In conclusion, these CRP results from Framingham Heart Study men and women show consistent but modestly greater relative risk for CVD and CHD events with increasing levels of CRP, but there is little evidence of improved discrimination, and there are stronger risks associated with incidence of cerebrovascular disease and intermittent claudication.


  1. Rost NS, Wolf PA, Kase CS, Kelly-Hayes M, Silbershatz H, Massaro JM, D'Agostino RB, Franzblau C, Wilson PW. Plasma Concentration of C-Reactive Protein and Risk of ischemic stroke and transient ischemic attack: The Framingham Study.
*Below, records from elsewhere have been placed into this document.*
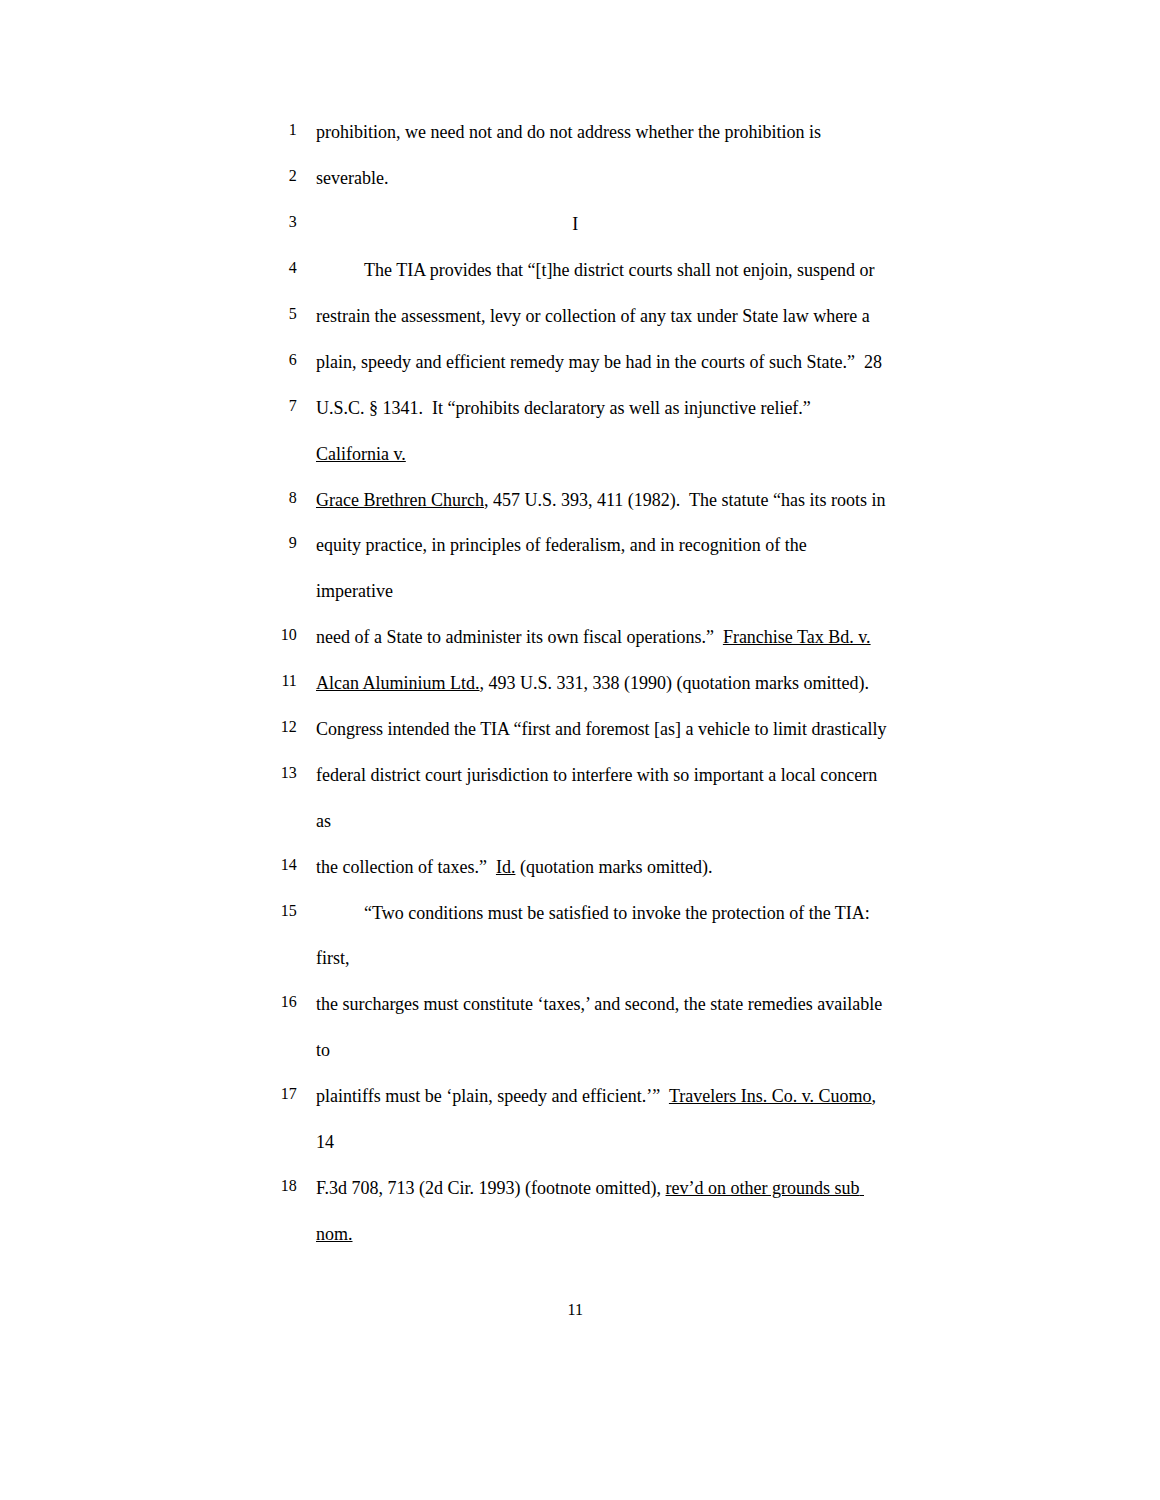prohibition, we need not and do not address whether the prohibition is
severable.
I
The TIA provides that “[t]he district courts shall not enjoin, suspend or
restrain the assessment, levy or collection of any tax under State law where a
plain, speedy and efficient remedy may be had in the courts of such State.” 28
U.S.C. § 1341. It “prohibits declaratory as well as injunctive relief.” California v.
Grace Brethren Church, 457 U.S. 393, 411 (1982). The statute “has its roots in
equity practice, in principles of federalism, and in recognition of the imperative
need of a State to administer its own fiscal operations.” Franchise Tax Bd. v.
Alcan Aluminium Ltd., 493 U.S. 331, 338 (1990) (quotation marks omitted).
Congress intended the TIA “first and foremost [as] a vehicle to limit drastically
federal district court jurisdiction to interfere with so important a local concern as
the collection of taxes.” Id. (quotation marks omitted).
“Two conditions must be satisfied to invoke the protection of the TIA: first,
the surcharges must constitute ‘taxes,’ and second, the state remedies available to
plaintiffs must be ‘plain, speedy and efficient.’” Travelers Ins. Co. v. Cuomo, 14
F.3d 708, 713 (2d Cir. 1993) (footnote omitted), rev’d on other grounds sub nom.
11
Stroke 2001; 32(11):2575-2579.
  2. Rutter MK, Meigs JB, Sullivan LM, D'Agostino RB, Sr., Wilson PW. C-reactive protein, the metabolic syndrome, and prediction of cardiovascular events in the Framingham Offspring Study. Circulation 2004; 110(4):380-385.
  3. Wilson PW, Nam BH, Pencina M, D'Agostino RB, Sr., Benjamin EJ, O'Donnell CJ. C-reactive protein and risk of cardiovascular disease in men and women from the Framingham Heart Study. Arch Intern Med 2005; 165(21):2473-2478.